The county, one of the fastest growing in the nation by percentage of population, doesn’t have money to spare as its struggles to maintain 1,200 miles of roads battered by unrelenting truck traffic, he added. “We can’t keep up with maintaining our roads, they just fall apart,” Gorder said. “We’ve spent $30 million in the last five years on road projects. It seems like we’re always behind.” [Emphasis added]
In Remote Field, North Dakota Suffers First Big Oil Spill by Selam Gebrekidan, October 10, 2013, Reuters
A Tesoro Logistics LP pipeline has spilled more than 20,000 barrels of crude oil into a rural North Dakota field, the biggest leak in the state since it became a major U.S. producer. The pipeline was carrying crude oil from the Bakken shale play, which has boosted North Dakota’s state production to the second-biggest in the country. The affected part of the line has been shut down, Tesoro said. … This is the biggest oil spill in North Dakota since 1 million barrels of salt water brine, a by-product of oil production, leaked from a well site in 2006, according to the state Department of Health. Another pipeline leak in 1989 also released large volumes of oil to the environment. Tesoro said the U.S. Environmental Protection Agency and the Pipeline and Hazardous Materials Safety Administration (PHMSA) were at the site monitoring its response. The regional EPA office could not be reached because of the government shutdown. [Emphasis added]
ND Pipeline Breaks, Spews 20,600 Barrels of Oil by James MacPherson, Associated Press, October 10, 2013
More than 20,000 barrels of crude oil have spewed out of a Tesoro Corp. oil pipeline in a wheat field in northwestern North Dakota, the state Health Department said Thursday. State environmental geologist Kris Roberts said the 20,600-barrel spill, among the largest recorded in the state, was discovered on Sept. 29 by a farmer harvesting wheat about nine miles north of Tioga. “The farmer was harvesting his wheat and started smelling oil,” Roberts said. “It went from there.” The release of oil has been stopped, the spill contained and no water sources have been contaminated, Roberts said. The spill is spread out over 7.3 acres, or about the size of seven football fields, Roberts said, noting an oil pipeline breach in the late 1980s in the northeast corner of the state was larger. Tesoro Logistics, a subsidiary of the San Antonio, Texas-based company that owns and operates parts of Tesoro’s oil infrastructure, said in a statement that the affected portion of the pipeline has been shut down. “There have been no injuries or known impacts to water, wildlife or the surrounding environment as a result of this incident,” the statement read. … The hole in the pipeline was a quarter-inch in diameter, said Eric Haugstad, Tesoro’s director of contingency planning and emergency response. Tesoro officials were investigating what caused the hole in the 20-year-old, 6-inch-diameter steel underground pipeline line that runs about 35 miles from Tioga to a rail facility outside of Columbus, near the Canadian border. Roberts said the hole may have been caused by corrosion. Roberts said the farmer who discovered the leak had harvested most of his wheat prior to the spill. The wheat is being tested for contamination at a local grain elevator, he said. [Emphasis added]

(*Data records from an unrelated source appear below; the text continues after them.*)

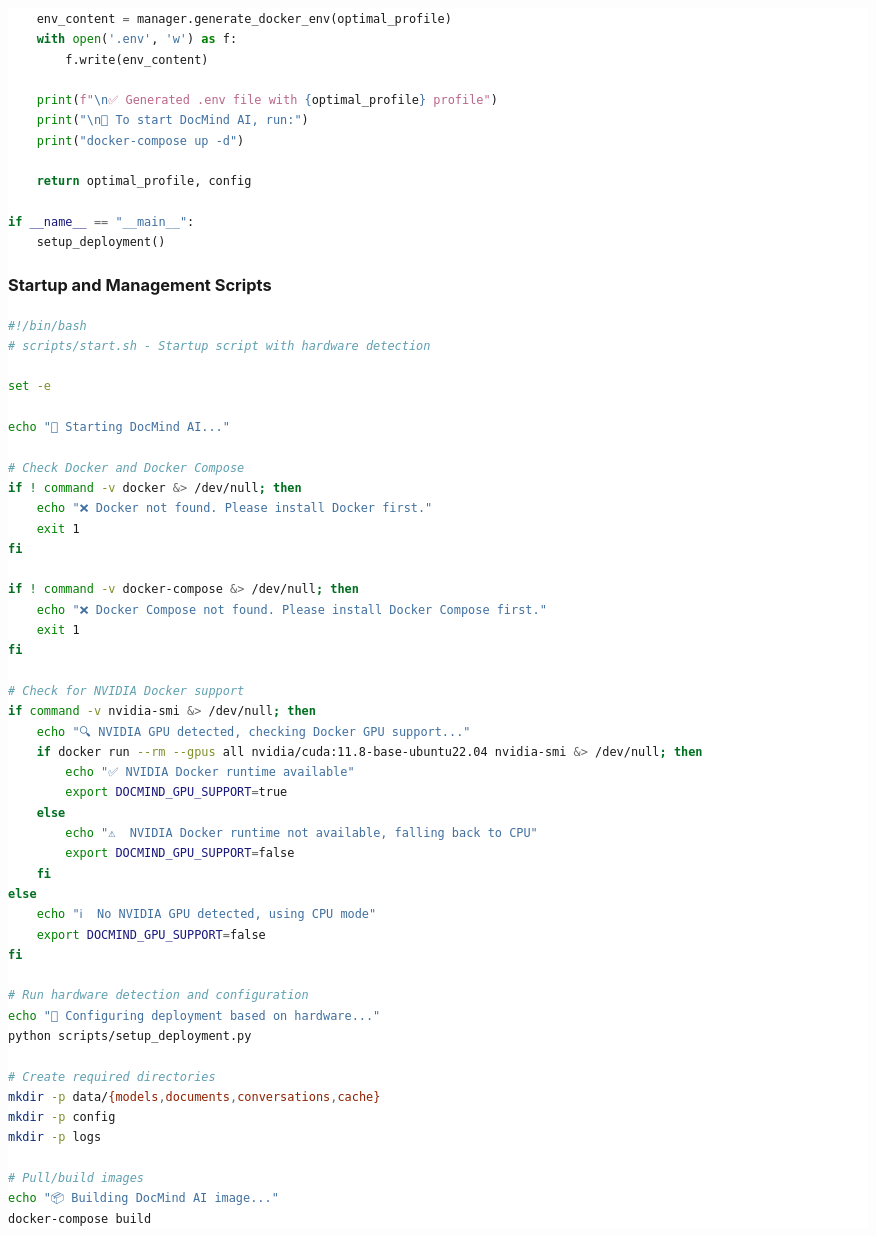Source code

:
```python
    env_content = manager.generate_docker_env(optimal_profile)
    with open('.env', 'w') as f:
        f.write(env_content)
    
    print(f"\n✅ Generated .env file with {optimal_profile} profile")
    print("\n🚀 To start DocMind AI, run:")
    print("docker-compose up -d")
    
    return optimal_profile, config

if __name__ == "__main__":
    setup_deployment()
```

### Startup and Management Scripts

```bash
#!/bin/bash
# scripts/start.sh - Startup script with hardware detection

set -e

echo "🚀 Starting DocMind AI..."

# Check Docker and Docker Compose
if ! command -v docker &> /dev/null; then
    echo "❌ Docker not found. Please install Docker first."
    exit 1
fi

if ! command -v docker-compose &> /dev/null; then
    echo "❌ Docker Compose not found. Please install Docker Compose first."
    exit 1
fi

# Check for NVIDIA Docker support
if command -v nvidia-smi &> /dev/null; then
    echo "🔍 NVIDIA GPU detected, checking Docker GPU support..."
    if docker run --rm --gpus all nvidia/cuda:11.8-base-ubuntu22.04 nvidia-smi &> /dev/null; then
        echo "✅ NVIDIA Docker runtime available"
        export DOCMIND_GPU_SUPPORT=true
    else
        echo "⚠️  NVIDIA Docker runtime not available, falling back to CPU"
        export DOCMIND_GPU_SUPPORT=false
    fi
else
    echo "ℹ️  No NVIDIA GPU detected, using CPU mode"
    export DOCMIND_GPU_SUPPORT=false
fi

# Run hardware detection and configuration
echo "🔧 Configuring deployment based on hardware..."
python scripts/setup_deployment.py

# Create required directories
mkdir -p data/{models,documents,conversations,cache}
mkdir -p config
mkdir -p logs

# Pull/build images
echo "📦 Building DocMind AI image..."
docker-compose build

```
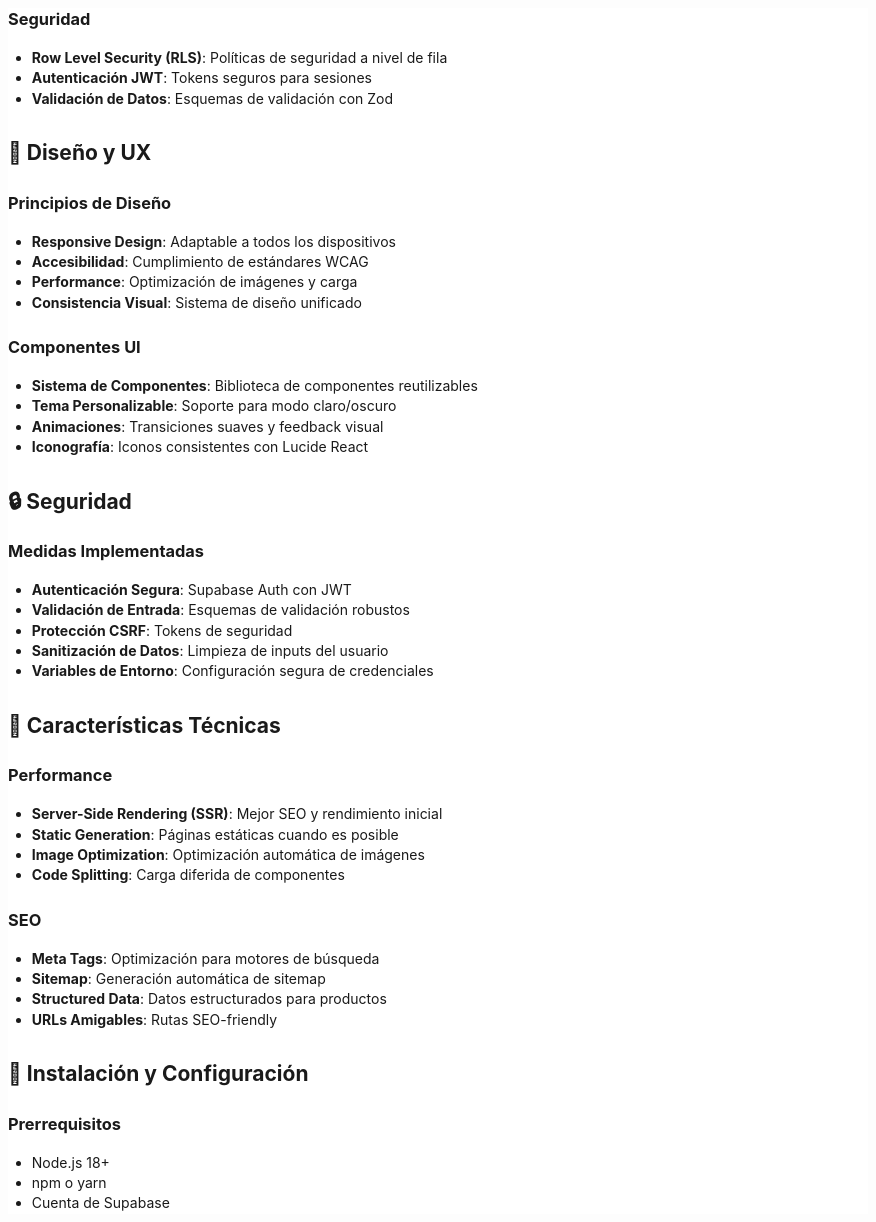 
### Seguridad
- **Row Level Security (RLS)**: Políticas de seguridad a nivel de fila
- **Autenticación JWT**: Tokens seguros para sesiones
- **Validación de Datos**: Esquemas de validación con Zod

## 🎨 Diseño y UX

### Principios de Diseño
- **Responsive Design**: Adaptable a todos los dispositivos
- **Accesibilidad**: Cumplimiento de estándares WCAG
- **Performance**: Optimización de imágenes y carga
- **Consistencia Visual**: Sistema de diseño unificado

### Componentes UI
- **Sistema de Componentes**: Biblioteca de componentes reutilizables
- **Tema Personalizable**: Soporte para modo claro/oscuro
- **Animaciones**: Transiciones suaves y feedback visual
- **Iconografía**: Iconos consistentes con Lucide React

## 🔒 Seguridad

### Medidas Implementadas
- **Autenticación Segura**: Supabase Auth con JWT
- **Validación de Entrada**: Esquemas de validación robustos
- **Protección CSRF**: Tokens de seguridad
- **Sanitización de Datos**: Limpieza de inputs del usuario
- **Variables de Entorno**: Configuración segura de credenciales

## 📱 Características Técnicas

### Performance
- **Server-Side Rendering (SSR)**: Mejor SEO y rendimiento inicial
- **Static Generation**: Páginas estáticas cuando es posible
- **Image Optimization**: Optimización automática de imágenes
- **Code Splitting**: Carga diferida de componentes

### SEO
- **Meta Tags**: Optimización para motores de búsqueda
- **Sitemap**: Generación automática de sitemap
- **Structured Data**: Datos estructurados para productos
- **URLs Amigables**: Rutas SEO-friendly

## 🚀 Instalación y Configuración

### Prerrequisitos
- Node.js 18+ 
- npm o yarn
- Cuenta de Supabase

Over 865,200 Gallons of Fracked Oil Spill in ND, Public In Dark For Days Due to Government Shutdown by Steve Horn, October 10, 2013, desmogblog.com
North Dakota Petroleum Council’s response to the largest fracked oil spill in U.S. history and one of the biggest onshore spills in U.S. history? Ho-hum. “You know, this is an industrial business and sometimes things happen and the companies are certainly responsible to take care of these things when they happen,” Petroleum Council President Ron Ness told KQCD.